Ce très beau texte est magnifiquement illustré par Hélène Rajcak
Parler de la vieillesse, de la sénilité et de l'amour filial n'est pas chose aisée. Ce sont ces trois thèmes principaux que le narrateur de "Ce que le temps a fait de nous" évoque dans ce court roman. Cet homme, d'une cinquantaine d'année, recueille sa vieille mère chez lui. Sénile, elle vit dans un monde à part, collectionne les rubans et les boutons, ne se souvient pas du prénom de son fils qu'elle appelle désormais "mon fils". Fils unique, l'homme s'invente une soeur imaginaire. Il n'est, semble-t-il, toujours pas vraiment sorti de l'enfance, cette soeur, si elle existait, l'aiderait bien à surmonter les épreuves causées par sa mère. Il ne se plaint pas, fait contre mauvaise fortune bon coeur, joue avec sa mère comme l'on joue avec une petite fille, puisque la sénilité la fait retomber en enfance.
"Je devine la petite fille en elle, qui retient son éclat de rire, se contente d’un sourire éclatant ; je perçois l’adolescente, rayonnante mais réservée ; je vois la vieille dame, heureuse, apaisée, mais secrète. Toutes ces femmes en elle… sauf celle que j’ai connue, moi, enfant, adolescent. Celle-là aussi s’est perdue en chemin, et j’en suis tout désorienté. Maman, ma maman, mais où es-tu passée ?"
Il s'échappe parfois, il a des rendez-vous avec une femme de son âge, mais une femme mariée. Elle le comprend, il se retrouvent aussi souvent qu'ils le peuvent, se consolent.
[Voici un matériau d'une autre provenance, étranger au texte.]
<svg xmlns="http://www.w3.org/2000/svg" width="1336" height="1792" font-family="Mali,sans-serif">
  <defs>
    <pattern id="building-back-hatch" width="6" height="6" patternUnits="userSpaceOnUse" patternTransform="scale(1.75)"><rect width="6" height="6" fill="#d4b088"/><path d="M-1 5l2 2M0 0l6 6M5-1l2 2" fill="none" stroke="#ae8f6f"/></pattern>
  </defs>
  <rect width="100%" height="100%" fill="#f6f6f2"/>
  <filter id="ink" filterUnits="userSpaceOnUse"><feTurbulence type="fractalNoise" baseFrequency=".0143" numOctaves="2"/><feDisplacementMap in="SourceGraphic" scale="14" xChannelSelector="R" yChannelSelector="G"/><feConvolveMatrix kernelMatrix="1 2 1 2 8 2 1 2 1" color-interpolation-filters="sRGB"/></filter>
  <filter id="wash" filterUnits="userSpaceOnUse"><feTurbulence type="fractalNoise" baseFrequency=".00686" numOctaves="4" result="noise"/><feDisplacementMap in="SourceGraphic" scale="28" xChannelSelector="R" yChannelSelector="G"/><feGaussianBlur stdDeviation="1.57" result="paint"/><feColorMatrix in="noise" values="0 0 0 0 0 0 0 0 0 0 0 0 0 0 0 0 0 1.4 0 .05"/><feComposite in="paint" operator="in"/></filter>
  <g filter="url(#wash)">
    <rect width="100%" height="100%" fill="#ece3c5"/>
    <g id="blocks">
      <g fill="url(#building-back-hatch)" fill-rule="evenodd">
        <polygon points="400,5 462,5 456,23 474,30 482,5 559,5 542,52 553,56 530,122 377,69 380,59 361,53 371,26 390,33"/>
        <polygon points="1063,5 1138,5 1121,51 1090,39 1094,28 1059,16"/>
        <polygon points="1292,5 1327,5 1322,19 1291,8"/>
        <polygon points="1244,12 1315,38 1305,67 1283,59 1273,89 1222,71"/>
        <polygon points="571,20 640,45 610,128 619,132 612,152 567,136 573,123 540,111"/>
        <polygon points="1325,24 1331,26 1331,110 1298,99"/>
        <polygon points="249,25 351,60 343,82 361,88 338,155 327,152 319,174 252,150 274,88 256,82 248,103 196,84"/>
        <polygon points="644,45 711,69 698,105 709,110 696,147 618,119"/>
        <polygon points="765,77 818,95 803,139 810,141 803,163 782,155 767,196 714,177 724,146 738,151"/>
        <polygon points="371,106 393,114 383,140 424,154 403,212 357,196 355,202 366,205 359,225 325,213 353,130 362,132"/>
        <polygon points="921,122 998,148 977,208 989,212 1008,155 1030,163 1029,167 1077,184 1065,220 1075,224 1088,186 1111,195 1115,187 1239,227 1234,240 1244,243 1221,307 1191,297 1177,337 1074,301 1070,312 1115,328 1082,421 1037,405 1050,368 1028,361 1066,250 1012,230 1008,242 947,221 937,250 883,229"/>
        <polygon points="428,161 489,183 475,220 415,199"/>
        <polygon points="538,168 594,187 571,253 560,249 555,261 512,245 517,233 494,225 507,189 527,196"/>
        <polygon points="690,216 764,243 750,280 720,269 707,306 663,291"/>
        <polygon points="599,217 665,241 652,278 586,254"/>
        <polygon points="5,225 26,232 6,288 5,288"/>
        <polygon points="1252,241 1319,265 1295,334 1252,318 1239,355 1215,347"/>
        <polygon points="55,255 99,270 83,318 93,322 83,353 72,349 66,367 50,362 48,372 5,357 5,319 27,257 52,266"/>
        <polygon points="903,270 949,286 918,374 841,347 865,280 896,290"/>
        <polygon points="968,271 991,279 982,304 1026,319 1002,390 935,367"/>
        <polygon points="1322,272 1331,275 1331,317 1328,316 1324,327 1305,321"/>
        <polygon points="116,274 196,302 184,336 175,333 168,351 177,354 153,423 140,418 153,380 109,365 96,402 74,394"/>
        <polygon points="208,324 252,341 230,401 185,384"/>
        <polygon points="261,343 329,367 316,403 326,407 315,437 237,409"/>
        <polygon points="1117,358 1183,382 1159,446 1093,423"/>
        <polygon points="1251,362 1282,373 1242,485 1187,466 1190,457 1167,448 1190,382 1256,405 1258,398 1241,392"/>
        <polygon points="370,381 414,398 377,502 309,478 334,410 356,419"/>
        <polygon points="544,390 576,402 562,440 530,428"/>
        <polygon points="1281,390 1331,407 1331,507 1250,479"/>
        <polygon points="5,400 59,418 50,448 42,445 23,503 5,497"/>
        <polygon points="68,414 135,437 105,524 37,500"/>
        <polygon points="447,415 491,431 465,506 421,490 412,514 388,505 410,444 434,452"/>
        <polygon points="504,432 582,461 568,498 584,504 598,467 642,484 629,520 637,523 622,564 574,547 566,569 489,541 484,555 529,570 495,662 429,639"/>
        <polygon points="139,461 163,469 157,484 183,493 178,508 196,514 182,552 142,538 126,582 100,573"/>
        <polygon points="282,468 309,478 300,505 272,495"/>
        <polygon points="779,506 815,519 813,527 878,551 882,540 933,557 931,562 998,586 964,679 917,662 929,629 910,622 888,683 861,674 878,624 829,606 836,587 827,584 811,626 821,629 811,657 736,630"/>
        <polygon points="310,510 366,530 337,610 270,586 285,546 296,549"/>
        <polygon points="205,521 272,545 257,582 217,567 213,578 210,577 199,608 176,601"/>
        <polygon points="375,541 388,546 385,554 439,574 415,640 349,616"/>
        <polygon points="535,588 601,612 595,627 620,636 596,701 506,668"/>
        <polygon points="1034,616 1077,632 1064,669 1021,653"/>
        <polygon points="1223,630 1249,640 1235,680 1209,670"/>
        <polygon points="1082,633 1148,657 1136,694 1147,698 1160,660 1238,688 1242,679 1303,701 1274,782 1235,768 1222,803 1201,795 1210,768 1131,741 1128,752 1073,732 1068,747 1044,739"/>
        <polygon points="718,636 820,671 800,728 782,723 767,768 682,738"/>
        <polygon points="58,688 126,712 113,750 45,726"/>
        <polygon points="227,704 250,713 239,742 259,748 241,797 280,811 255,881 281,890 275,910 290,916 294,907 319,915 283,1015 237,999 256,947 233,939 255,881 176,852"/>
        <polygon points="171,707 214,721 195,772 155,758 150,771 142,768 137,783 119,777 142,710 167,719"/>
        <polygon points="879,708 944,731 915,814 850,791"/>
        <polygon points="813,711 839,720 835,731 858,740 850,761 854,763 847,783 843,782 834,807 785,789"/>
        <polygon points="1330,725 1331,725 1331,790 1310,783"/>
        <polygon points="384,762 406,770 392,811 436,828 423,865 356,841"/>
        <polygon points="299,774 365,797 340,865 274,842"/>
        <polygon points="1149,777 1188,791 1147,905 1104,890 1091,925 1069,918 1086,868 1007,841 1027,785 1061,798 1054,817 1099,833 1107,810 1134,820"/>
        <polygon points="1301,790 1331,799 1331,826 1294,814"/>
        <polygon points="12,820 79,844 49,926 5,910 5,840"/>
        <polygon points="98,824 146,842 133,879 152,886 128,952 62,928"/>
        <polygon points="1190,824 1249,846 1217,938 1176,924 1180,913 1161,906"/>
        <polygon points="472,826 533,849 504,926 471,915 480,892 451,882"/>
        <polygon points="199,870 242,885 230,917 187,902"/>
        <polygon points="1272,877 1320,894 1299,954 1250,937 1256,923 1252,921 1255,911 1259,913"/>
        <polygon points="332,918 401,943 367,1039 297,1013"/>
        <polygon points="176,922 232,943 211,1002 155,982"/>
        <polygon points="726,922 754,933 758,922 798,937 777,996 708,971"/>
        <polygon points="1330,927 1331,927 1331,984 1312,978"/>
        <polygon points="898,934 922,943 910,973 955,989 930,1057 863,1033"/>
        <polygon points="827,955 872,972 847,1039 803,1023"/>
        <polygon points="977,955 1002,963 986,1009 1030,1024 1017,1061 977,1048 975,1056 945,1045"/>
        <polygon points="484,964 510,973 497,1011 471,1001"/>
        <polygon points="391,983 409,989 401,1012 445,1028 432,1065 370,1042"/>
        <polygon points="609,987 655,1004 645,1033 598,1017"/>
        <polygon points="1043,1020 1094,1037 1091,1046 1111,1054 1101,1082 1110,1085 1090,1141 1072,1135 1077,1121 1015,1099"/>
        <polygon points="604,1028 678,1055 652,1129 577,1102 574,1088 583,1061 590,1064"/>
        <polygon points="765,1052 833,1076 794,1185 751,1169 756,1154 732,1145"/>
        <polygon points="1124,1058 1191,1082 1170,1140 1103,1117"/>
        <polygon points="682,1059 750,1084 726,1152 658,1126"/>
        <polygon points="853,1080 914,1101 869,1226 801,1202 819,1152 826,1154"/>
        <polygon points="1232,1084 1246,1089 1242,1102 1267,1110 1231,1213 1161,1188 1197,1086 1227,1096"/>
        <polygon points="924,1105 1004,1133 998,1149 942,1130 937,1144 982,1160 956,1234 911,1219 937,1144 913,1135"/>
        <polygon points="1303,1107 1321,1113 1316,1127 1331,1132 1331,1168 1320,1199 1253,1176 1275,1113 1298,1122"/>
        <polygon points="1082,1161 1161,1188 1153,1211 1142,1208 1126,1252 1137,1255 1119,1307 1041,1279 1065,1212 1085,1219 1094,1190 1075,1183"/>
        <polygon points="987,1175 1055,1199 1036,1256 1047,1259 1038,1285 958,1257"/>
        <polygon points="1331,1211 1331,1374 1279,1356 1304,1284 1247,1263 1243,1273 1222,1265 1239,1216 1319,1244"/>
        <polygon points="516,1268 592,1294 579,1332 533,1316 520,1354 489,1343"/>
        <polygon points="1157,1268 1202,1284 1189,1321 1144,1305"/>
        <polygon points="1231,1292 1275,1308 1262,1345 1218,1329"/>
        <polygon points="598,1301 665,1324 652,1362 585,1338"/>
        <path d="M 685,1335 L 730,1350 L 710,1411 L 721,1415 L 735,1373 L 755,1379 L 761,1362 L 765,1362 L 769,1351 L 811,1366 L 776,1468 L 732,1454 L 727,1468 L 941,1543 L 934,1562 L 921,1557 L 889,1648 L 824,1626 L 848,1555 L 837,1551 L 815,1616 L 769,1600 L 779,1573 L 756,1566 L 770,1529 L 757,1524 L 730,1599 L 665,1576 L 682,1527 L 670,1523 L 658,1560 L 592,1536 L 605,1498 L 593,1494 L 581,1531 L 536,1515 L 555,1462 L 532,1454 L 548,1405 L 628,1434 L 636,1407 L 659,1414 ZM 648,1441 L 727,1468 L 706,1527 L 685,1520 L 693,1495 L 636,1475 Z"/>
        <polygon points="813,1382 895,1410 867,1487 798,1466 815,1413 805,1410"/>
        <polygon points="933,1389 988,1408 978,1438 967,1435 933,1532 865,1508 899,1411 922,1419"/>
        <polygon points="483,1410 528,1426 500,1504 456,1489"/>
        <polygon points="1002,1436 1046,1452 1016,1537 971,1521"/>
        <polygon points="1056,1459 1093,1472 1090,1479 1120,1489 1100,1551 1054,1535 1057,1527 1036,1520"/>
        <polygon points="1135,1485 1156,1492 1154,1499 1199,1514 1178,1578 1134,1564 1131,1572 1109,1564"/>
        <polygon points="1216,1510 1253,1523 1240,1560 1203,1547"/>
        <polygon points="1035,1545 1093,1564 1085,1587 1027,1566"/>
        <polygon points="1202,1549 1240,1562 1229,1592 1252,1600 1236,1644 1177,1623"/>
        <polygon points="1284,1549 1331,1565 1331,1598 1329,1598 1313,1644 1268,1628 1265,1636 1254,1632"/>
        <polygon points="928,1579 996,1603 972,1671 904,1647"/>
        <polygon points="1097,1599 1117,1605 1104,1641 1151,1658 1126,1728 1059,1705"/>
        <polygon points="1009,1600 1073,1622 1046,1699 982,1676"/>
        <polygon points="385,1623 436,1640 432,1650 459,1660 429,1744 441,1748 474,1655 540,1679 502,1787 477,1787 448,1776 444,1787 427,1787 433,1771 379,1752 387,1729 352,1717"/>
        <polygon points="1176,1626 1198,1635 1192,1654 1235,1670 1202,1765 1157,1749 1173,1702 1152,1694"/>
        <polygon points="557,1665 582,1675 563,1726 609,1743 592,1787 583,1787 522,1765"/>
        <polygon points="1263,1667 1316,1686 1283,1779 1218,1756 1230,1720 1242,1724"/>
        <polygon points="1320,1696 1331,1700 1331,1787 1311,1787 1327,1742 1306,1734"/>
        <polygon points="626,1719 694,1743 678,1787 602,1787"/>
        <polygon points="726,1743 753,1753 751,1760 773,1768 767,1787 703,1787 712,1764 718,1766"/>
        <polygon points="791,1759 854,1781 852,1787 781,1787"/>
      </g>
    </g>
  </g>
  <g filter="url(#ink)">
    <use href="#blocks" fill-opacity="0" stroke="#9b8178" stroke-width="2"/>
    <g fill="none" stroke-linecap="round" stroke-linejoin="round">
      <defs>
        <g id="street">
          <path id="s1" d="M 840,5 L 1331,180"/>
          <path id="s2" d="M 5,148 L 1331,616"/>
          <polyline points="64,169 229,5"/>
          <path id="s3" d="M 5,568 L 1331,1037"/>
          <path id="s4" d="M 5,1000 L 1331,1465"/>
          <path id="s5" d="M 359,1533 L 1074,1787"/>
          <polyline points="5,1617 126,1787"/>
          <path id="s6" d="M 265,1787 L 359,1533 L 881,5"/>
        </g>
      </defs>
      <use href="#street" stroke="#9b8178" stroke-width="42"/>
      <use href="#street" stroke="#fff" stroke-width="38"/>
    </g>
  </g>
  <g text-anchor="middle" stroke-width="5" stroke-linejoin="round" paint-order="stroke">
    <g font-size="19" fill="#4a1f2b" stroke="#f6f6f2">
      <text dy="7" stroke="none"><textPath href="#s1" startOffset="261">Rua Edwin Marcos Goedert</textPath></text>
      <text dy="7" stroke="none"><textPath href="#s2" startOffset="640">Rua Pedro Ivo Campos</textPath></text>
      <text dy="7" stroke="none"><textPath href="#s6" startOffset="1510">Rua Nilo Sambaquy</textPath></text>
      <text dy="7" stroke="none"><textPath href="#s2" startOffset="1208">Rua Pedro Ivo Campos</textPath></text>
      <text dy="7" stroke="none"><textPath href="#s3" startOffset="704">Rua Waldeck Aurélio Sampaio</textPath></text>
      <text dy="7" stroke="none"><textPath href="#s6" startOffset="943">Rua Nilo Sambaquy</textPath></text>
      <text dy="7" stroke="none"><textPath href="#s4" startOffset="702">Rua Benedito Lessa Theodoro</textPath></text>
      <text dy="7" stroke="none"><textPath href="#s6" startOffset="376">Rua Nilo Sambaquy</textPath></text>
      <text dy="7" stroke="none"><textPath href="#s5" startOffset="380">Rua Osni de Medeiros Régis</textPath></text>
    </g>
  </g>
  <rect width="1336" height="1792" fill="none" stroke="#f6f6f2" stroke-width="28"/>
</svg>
Isabelle Minière signe ici un texte très habile : avec de telles thématiques, elle arrive à na jamais tomber dans le pathos ou le misérabilisme. Au contraire, il s'agit d'une belle histoire. Les souvenirs de cet homme pallie les défauts de mémoire de sa mère. L'ensemble est réussi, touchant et émouvant.